The early-60s Asahi Takumar 300mm f/4 has arrived. My first test images were hand held, and I'm exhausted - for a four-element design to weigh 1450 grams / 3/6# sounds all wrong, but the 82mm filter size gives a clue as to how that's accomplished. Who needs barbells when one has this lens?
So it's huge, check. It's also very well built, and my copy is in excellent shape with no sloppy feel or loose rattles. The aperture ring is at the front section of the lens, and the blades are... well numerous, providing a nearly-perfect circular aperture as they close. Eighteen looks about right, so let's go with that!
As to images, also check: great color, contrast, very sharp even hand-held. Some color fringing can be found at f/4 when deliberately shooting to provoke it (power lines on a bright sky), and the colors fade with a couple of clicks down-scale. Very nice.
The final easy check-mark is the $115 price tag. Inconceivable!

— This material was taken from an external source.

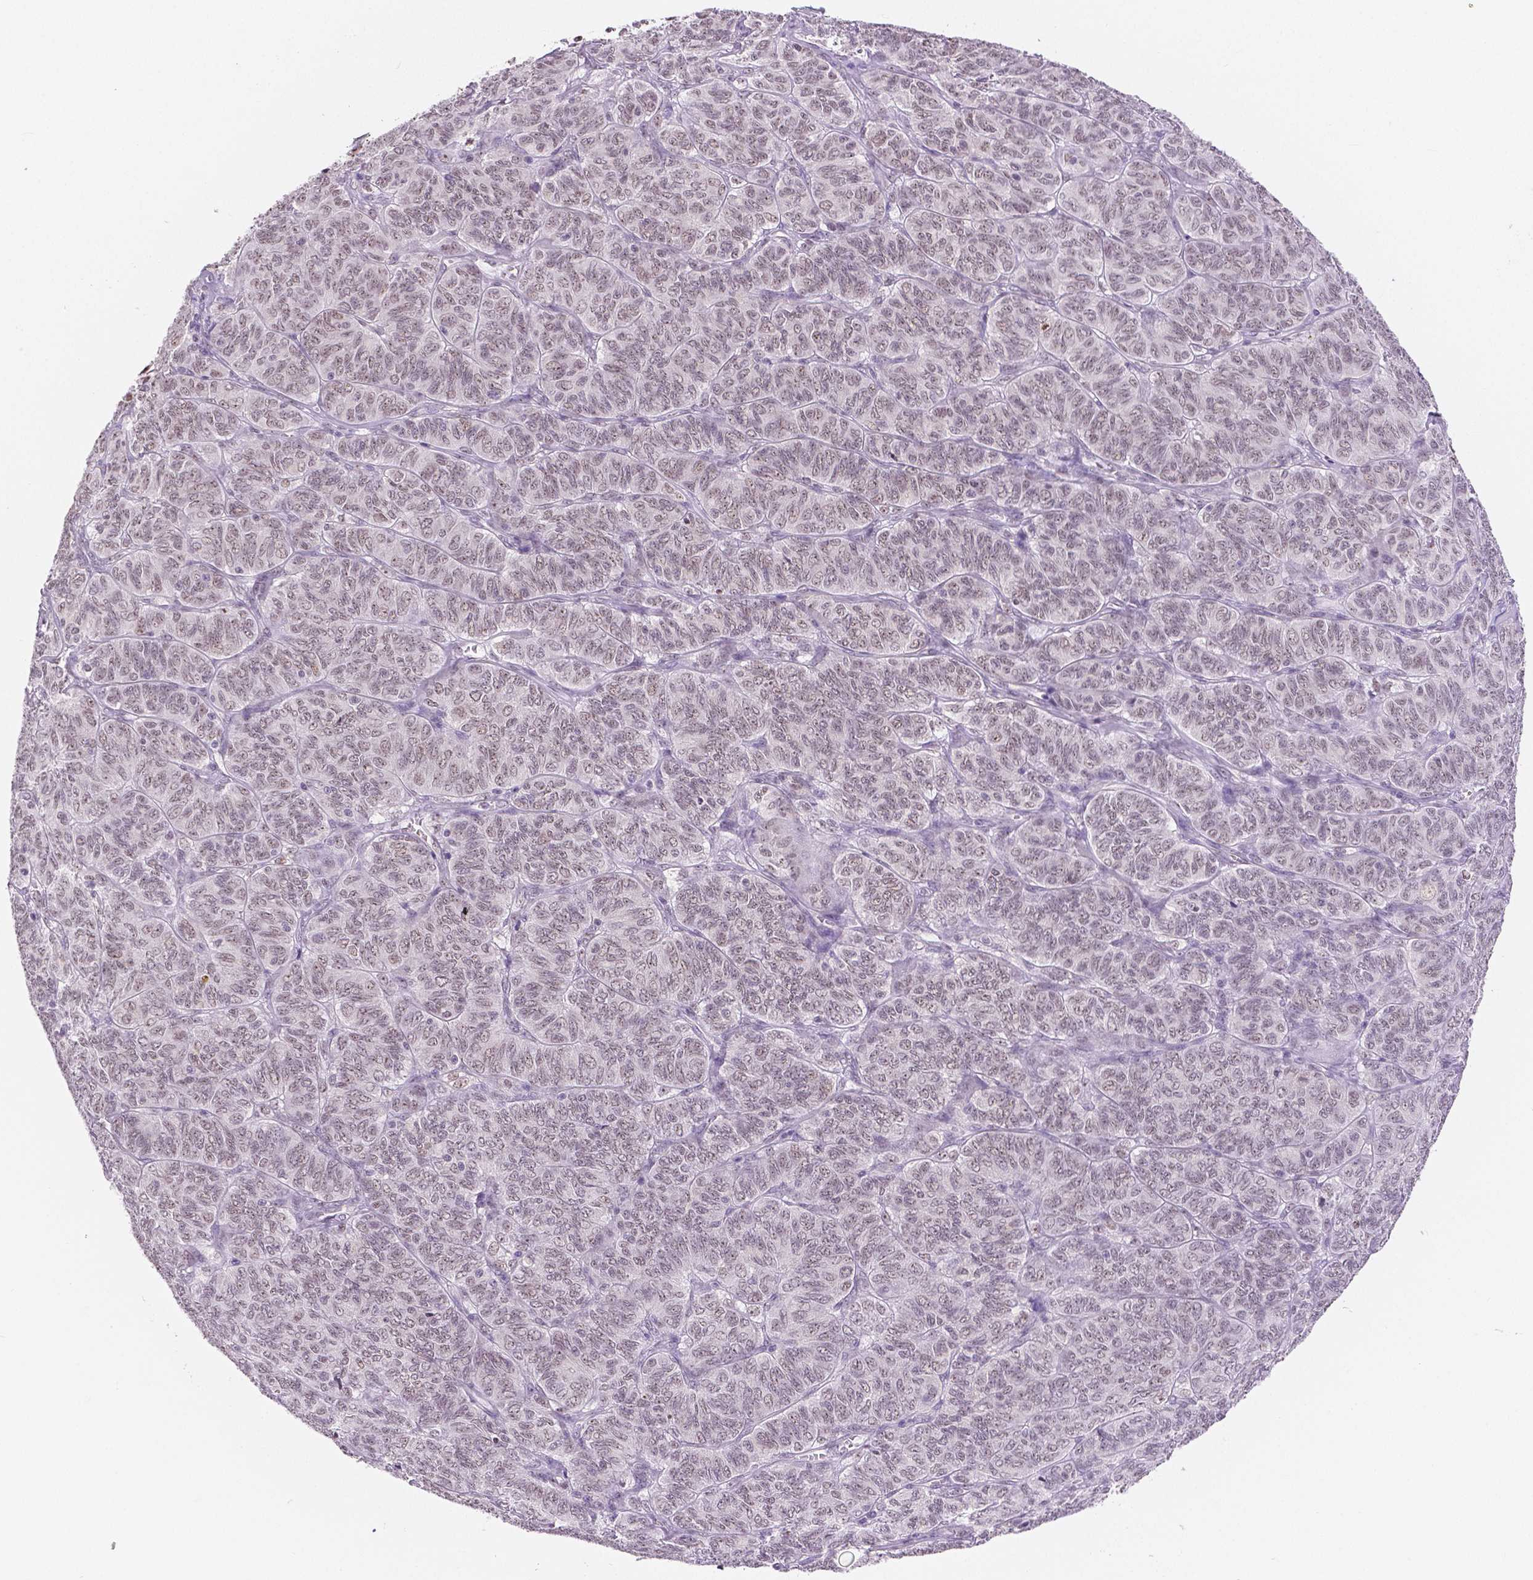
{"staining": {"intensity": "weak", "quantity": "25%-75%", "location": "nuclear"}, "tissue": "ovarian cancer", "cell_type": "Tumor cells", "image_type": "cancer", "snomed": [{"axis": "morphology", "description": "Carcinoma, endometroid"}, {"axis": "topography", "description": "Ovary"}], "caption": "Immunohistochemical staining of ovarian cancer (endometroid carcinoma) shows weak nuclear protein positivity in about 25%-75% of tumor cells. The staining was performed using DAB (3,3'-diaminobenzidine), with brown indicating positive protein expression. Nuclei are stained blue with hematoxylin.", "gene": "NHP2", "patient": {"sex": "female", "age": 80}}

This is cool because I wasn't really happy with my 100-300mm going to f/6.7 above 250mm. The main alternative is the DA55-300 at f/5.8 (or something unaffordable like the Sigma 100-300 f/4) so this lens relieves any pressure on the big-tele side. I also have a Hanimar 400mm f/6.3 around for emergency use, it weighs half of the Takumar so what a relief to use that instead!